Ao perceber que Buitrago ficara hesitante, Pato não titubeou em retornar correndo até a pequena área colorada e posicionar a bola para que o jogo fosse reiniciado. Tamanha certeza pareceu contagiar o árbitro, que, acompanhando o goleiro, anulou o pênalti e apontou bola ao chão, com posse para a equipe gaúcha. Os equatorianos até tentaram protestar, mas a decisão já estava tomada, e logo Sorondo deu reinício à partida, que terminou empatada em 1 a 1 – resultado que passou diretamente não só pelo grito, mas também pelas mãos do camisa vinte e cinco colorado, que fez uma série de grandes defesas nos minutos finais do jogo.

Daqui a alguns anos, os menos românticos poderiam questionar o feito de Abbondanzieri. Afinal de contas, não existiram os que duvidavam que um povo seria capaz de erguer o maior estádio particular do Brasil sobre as águas de um rio? Certamente estes mesmos fascinados pela objetividade discorreriam que, na verdade, Pato nada fez, e que o trio de arbitragem tomou a decisão por si só, em seus fones de ouvido e rádios eletrônicos. Para estes, não existe melhor resposta do que as palavras do árbitro da partida.

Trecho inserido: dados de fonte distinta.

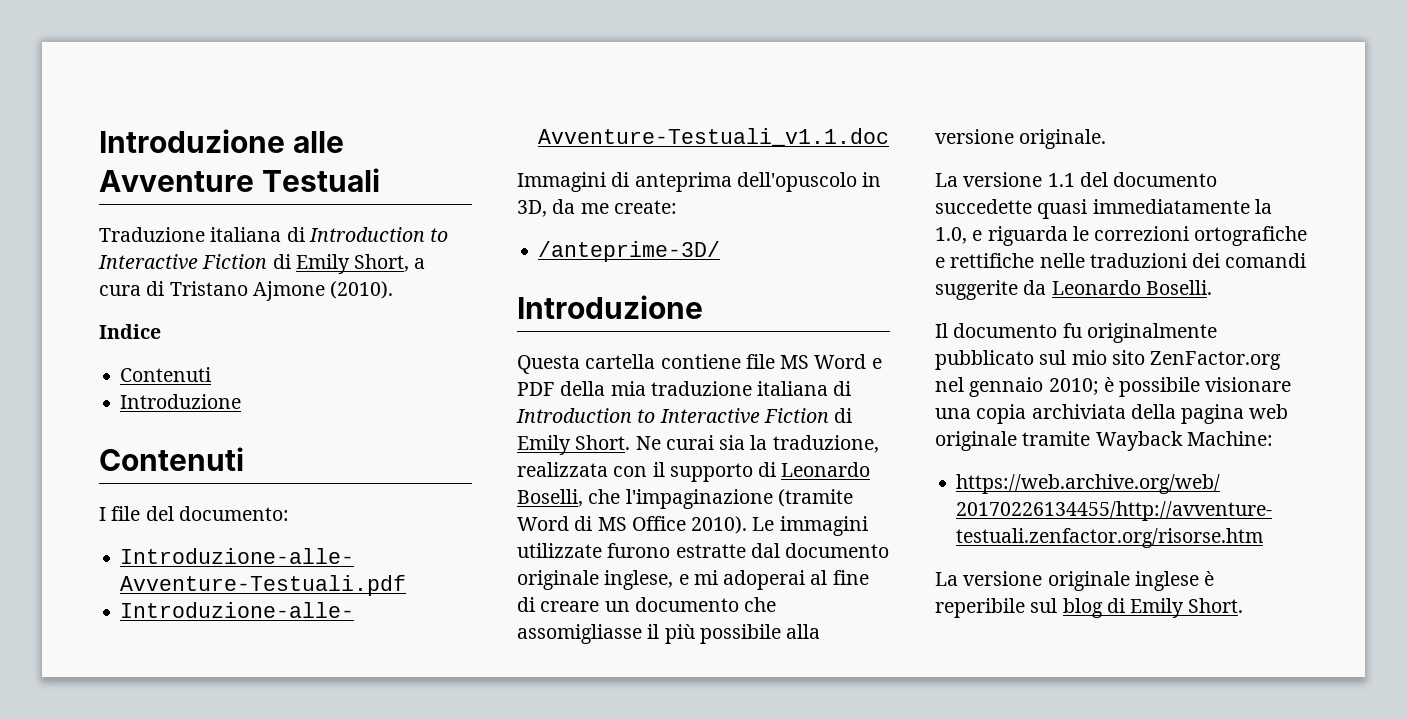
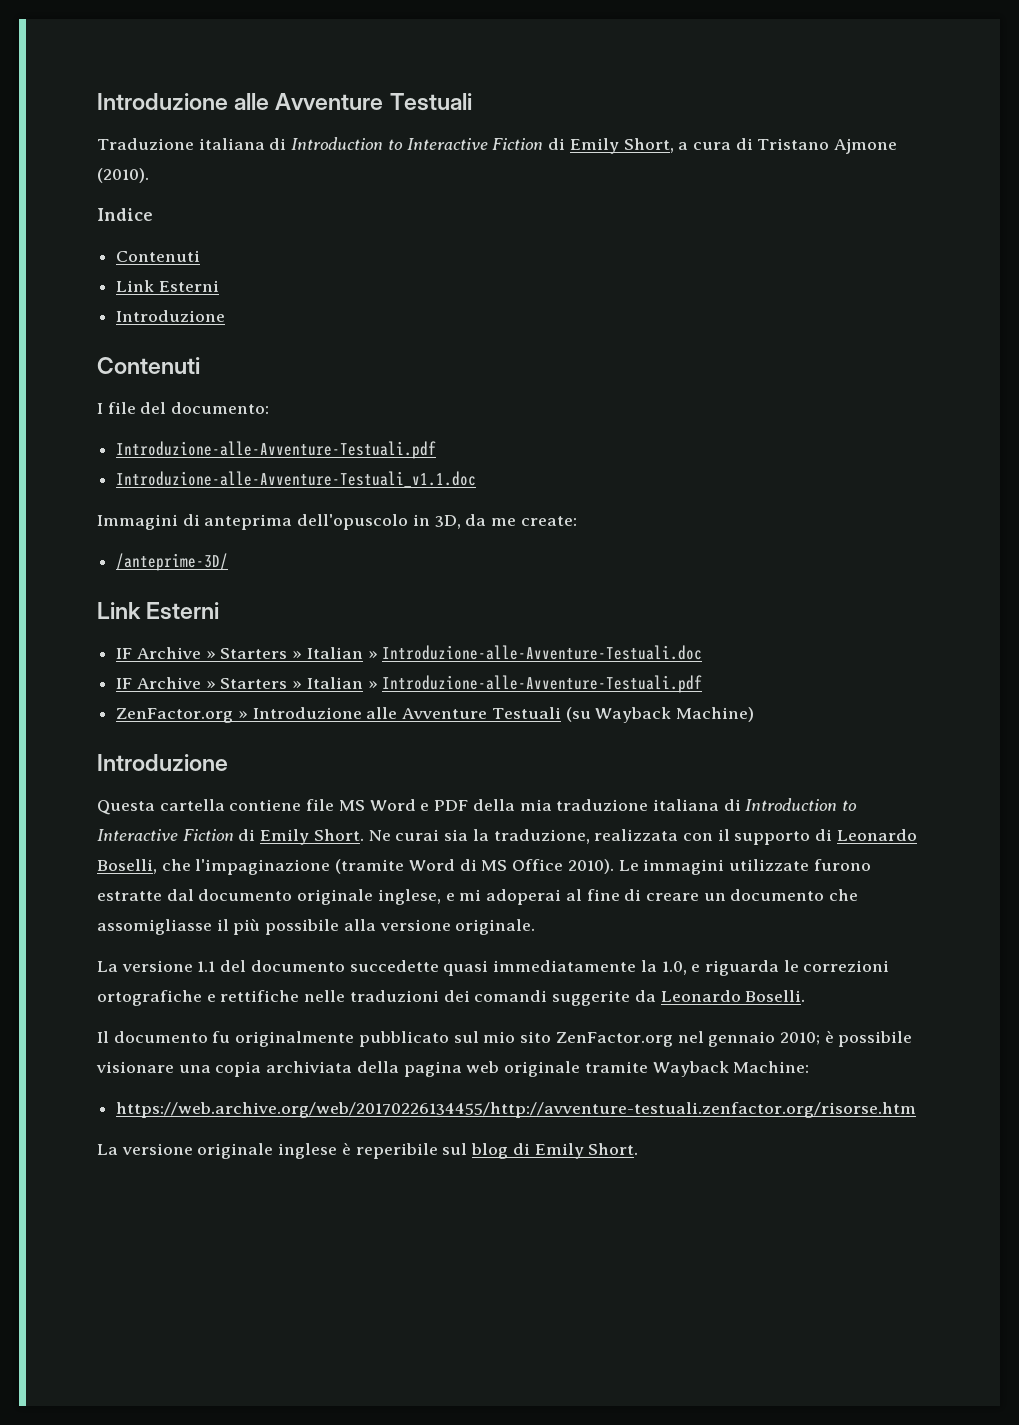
(212, 374) none -> [116,280,219,292] // Link Esterni
(721, 251) none -> [97,602,220,620] [116,645,703,660] [116,675,703,693] [116,707,755,723] // Link Esterni // IF Archive » Starters » Italian » Introduzione-alle-Avventure-Testuali.doc // IF Archive » Starters » Italian » Introduzione-alle-Avventure-Testuali.pdf // ZenFactor.org » Introduzione alle Avventure Testuali (su Wayback Machine)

Em entrevista concedida para o jornal Zero Hora no dia seguinte ao jogo de Quito, quando questionado se Abbondanzieri teria sido importante na reversão da penalidade, José Buitrago reconheceu: “Sim, (Abbondanzieri) foi de alto nível e sua experiência ajudou. Ele insistiu: ‘consulta, consulta, consulta o assistente’. Então, decidi ouvir o assistente para ter o panorama do lance”. Assim fica comprovada a história, perpetuada, junto do precioso ponto conquistado, na conquista do bicampeonato da América.